We have determined sixteen CTL predicted epitopes (Optimal score is 1.129) at cut off 0.36 using SVM based method (Table 1) and thirty one CTL predicted epitopes using ANN based method at cut off 0.51 (Optimal score is 1.000) (Table 2) which represents predicted peptide binders from Wuchereria bancrofti troponin protein. We also have predicted Cascade SVM based forty one High affinity TAP binding epitopes (Optimal score is 8.641) (Table 3) in addition to four potentially antigenic peptides recognized by antibodies of the immune system for troponin protein in the region of maximum local hydrophilicity (Table 4) [55]. Kolaskar and Tongaonkar antigenicity are the sites of molecules that are recognized by antibodies of the immune system for troponin protein, analysis shows epitopes present in the troponin protein eliciting desired immune response [18]. The region of maximal hydrophilicity is likely to be an antigenic site, having hydrophobic characteristics, because C- terminal regions of Wuchereria bancrofti troponin protein is solvent accessible and unstructured, antibodies against those regions are also likely to recognize the native protein. For the prediction of antigenic determinant site of Wuchereria bancrofti troponin protein, we predicted four antibody recognized antigenic determinant sites in the Wuchereria bancrofti troponin sequence. The highest pick is recorded between sequence of amino acid in the region are 49- DEFCALVYTVANT-61 and 87-SRPTLKALLKE-97 (Table 4) [56]. We also predicted the surface accessible tertiary structure for the peptide recorded with the highest pick; these are the longest peptides predicted in the antigenic sequence of the Wuchereria bancrofti troponin protein, the experimentally confirmed structures of the predicted peptides are considered to have an average accuracy of ~1.1A RMSd, the predicted peptide structures can be applied in synthetic peptide vaccine design approach to understand the sequence–structure–function relationship of the Wuchereria bancrofti troponin protein [57-59].

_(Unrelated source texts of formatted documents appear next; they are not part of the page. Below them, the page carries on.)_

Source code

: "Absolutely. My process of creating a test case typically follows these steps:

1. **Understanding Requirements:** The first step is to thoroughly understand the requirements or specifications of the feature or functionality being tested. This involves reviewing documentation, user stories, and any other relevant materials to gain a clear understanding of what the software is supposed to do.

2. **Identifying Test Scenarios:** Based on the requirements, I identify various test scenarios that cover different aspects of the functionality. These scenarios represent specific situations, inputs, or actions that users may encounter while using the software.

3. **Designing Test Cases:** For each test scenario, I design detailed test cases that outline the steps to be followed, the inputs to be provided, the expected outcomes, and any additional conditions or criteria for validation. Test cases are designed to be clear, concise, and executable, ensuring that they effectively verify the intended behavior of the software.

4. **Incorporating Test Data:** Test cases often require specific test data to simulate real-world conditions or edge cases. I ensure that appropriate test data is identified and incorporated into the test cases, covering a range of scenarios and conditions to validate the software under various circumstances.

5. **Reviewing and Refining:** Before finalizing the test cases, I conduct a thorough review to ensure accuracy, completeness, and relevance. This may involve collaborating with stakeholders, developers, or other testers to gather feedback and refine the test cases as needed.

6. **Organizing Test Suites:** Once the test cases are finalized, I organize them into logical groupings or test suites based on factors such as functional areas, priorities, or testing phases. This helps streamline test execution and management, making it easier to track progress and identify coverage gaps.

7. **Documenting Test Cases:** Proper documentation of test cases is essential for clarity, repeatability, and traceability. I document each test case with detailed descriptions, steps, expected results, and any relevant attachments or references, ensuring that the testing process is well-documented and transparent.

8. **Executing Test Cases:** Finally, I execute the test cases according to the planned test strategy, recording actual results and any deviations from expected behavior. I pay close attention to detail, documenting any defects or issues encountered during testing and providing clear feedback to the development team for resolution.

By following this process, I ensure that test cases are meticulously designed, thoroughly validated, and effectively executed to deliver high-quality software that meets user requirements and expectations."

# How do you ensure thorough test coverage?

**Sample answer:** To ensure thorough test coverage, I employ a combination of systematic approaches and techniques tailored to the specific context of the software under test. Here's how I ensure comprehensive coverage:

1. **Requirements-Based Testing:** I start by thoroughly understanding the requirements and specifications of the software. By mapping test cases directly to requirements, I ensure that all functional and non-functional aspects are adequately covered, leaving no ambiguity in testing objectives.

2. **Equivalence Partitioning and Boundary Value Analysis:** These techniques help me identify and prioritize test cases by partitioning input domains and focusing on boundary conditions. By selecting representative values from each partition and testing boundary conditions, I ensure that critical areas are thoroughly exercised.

This method will be useful in cellular immunology, Vaccine design, immunodiagnostics, immunotherapeutics and molecular understanding of autoimmune susceptibility. Wuchereria bancrofti troponin protein sequence contains multiple antigenic components to direct and empower the immune system to protect an individual from lymphatic filariasis disease. MHC molecules are cell surface proteins, which actively participates in host immune reactions and involvement of MHC class in response to almost all antigens and it give effects on target sites. Predicted MHC binding regions acts like red flags for specific antigen and generate immune response against the whole antigen. So a small antigen fragment can generate immune response against entire antigen. The method integrates prediction of Peptide-MHC class binding; proteosomal C terminal cleavage and TAP transport efficiency. This approach is implemented in designing subunit and synthetic peptide vaccines.